*AVAILABLE DATA:*
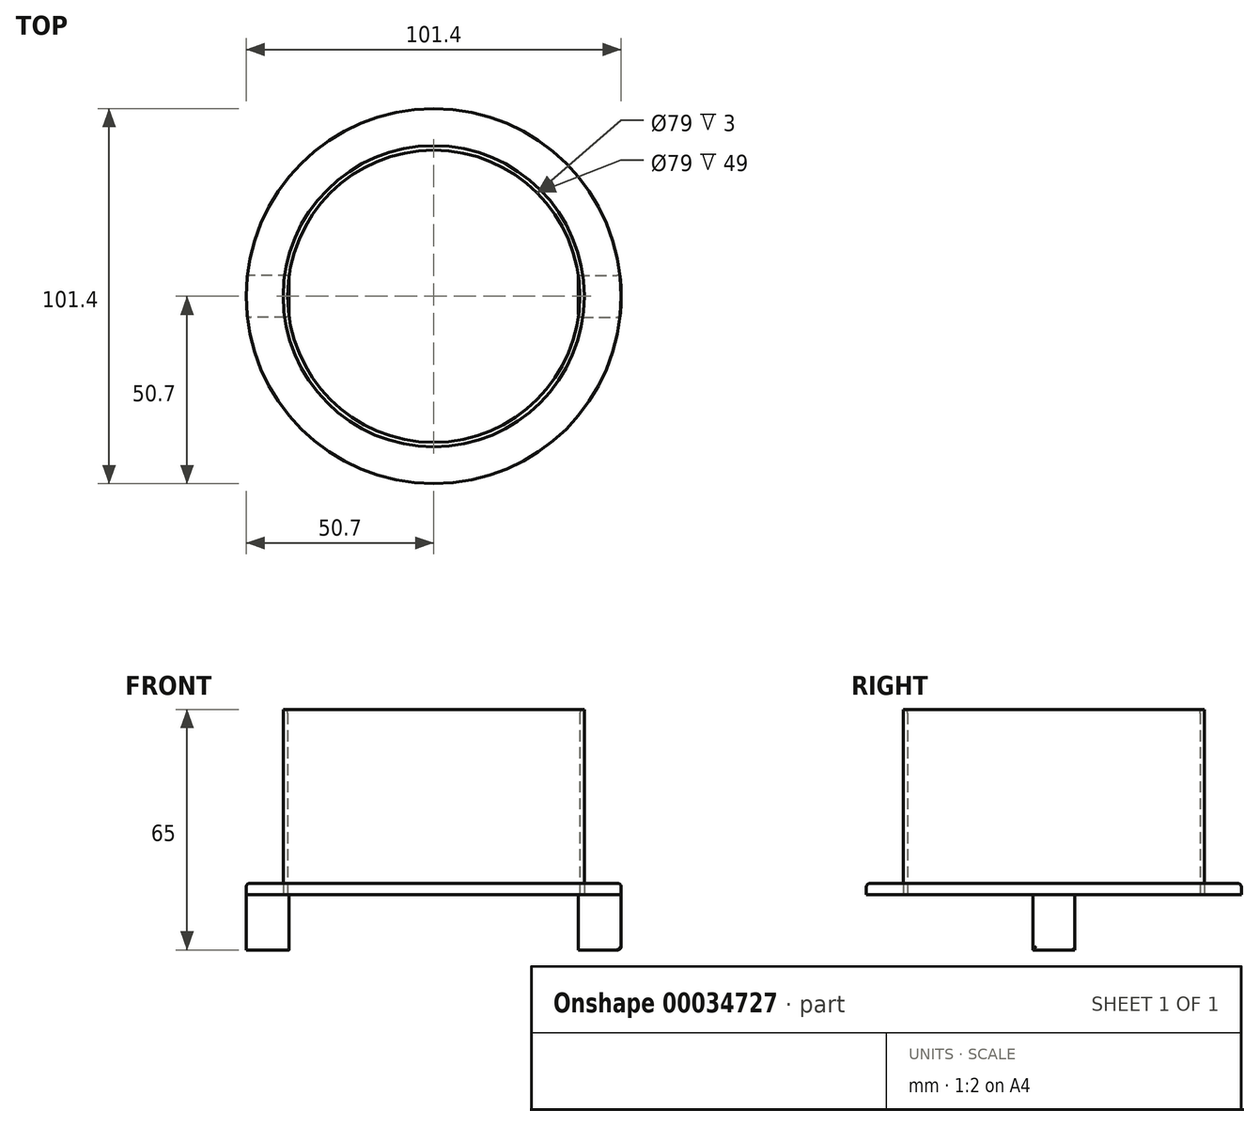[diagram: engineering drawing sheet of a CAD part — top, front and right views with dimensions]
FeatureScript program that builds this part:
==
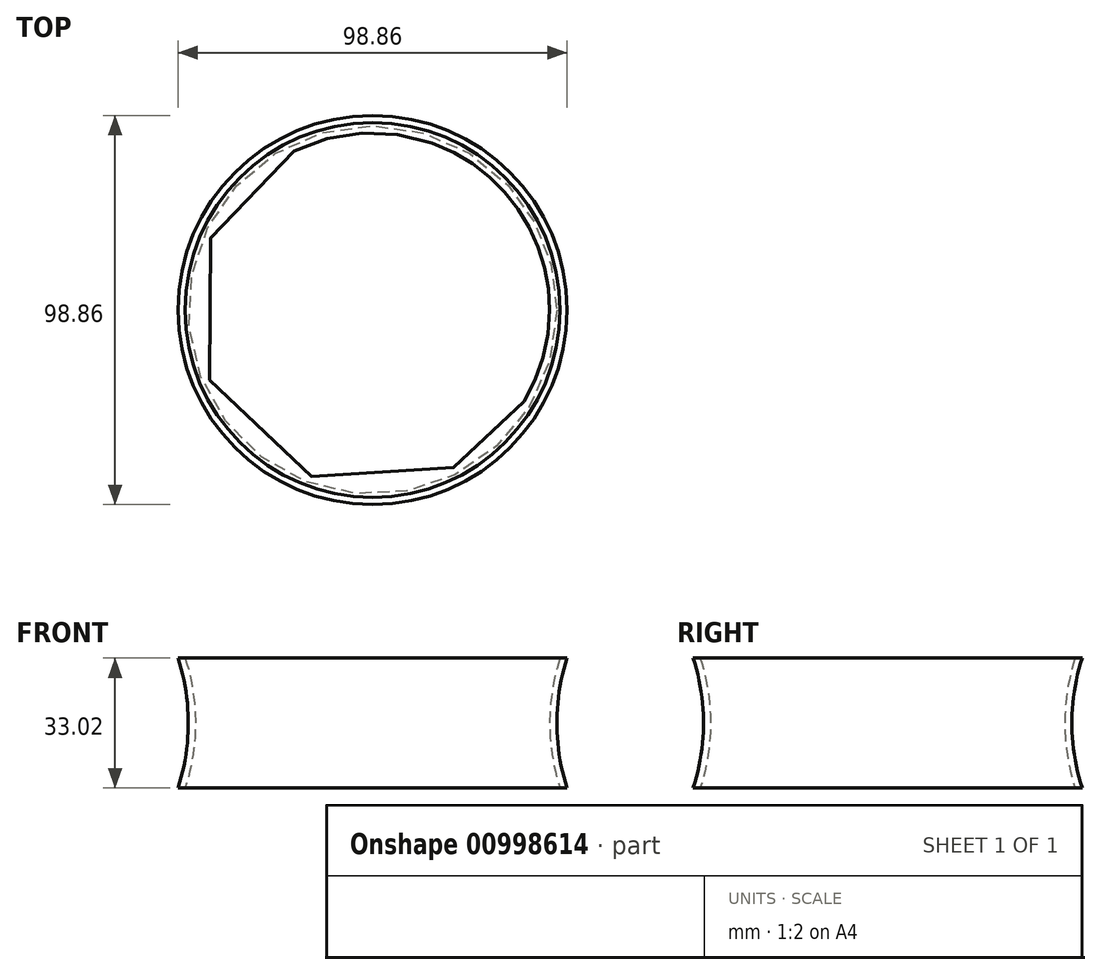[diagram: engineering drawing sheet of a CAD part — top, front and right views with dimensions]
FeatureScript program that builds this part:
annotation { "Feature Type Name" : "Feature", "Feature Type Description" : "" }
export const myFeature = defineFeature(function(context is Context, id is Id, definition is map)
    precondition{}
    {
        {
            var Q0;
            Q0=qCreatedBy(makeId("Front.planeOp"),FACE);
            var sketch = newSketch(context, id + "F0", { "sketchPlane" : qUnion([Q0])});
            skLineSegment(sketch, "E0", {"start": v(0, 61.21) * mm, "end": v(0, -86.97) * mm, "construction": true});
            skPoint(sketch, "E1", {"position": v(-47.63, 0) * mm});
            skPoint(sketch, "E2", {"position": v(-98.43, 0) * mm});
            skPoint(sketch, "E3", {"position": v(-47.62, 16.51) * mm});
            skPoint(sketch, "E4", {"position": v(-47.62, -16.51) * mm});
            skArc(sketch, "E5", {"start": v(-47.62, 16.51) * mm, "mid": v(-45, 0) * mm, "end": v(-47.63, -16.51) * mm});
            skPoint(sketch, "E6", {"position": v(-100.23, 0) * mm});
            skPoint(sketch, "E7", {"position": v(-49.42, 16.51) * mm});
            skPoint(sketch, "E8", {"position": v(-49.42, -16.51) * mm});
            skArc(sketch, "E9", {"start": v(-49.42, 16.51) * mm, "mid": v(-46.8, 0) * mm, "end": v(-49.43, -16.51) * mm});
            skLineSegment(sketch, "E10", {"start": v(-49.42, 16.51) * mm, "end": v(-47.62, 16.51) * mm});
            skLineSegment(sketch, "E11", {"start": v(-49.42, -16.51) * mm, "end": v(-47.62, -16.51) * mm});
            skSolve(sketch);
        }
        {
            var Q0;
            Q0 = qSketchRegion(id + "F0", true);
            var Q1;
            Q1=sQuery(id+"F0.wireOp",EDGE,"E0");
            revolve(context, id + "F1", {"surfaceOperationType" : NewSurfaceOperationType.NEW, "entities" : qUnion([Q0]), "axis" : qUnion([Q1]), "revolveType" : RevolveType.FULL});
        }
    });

*EXERCISE DIRECTIONS:* Copy every line of the listing above that contains the string "qUnion", matching its case.

*CORRECT RESULT:*
            var sketch = newSketch(context, id + "F0", { "sketchPlane" : qUnion([Q0])});
            revolve(context, id + "F1", {"surfaceOperationType" : NewSurfaceOperationType.NEW, "entities" : qUnion([Q0]), "axis" : qUnion([Q1]), "revolveType" : RevolveType.FULL});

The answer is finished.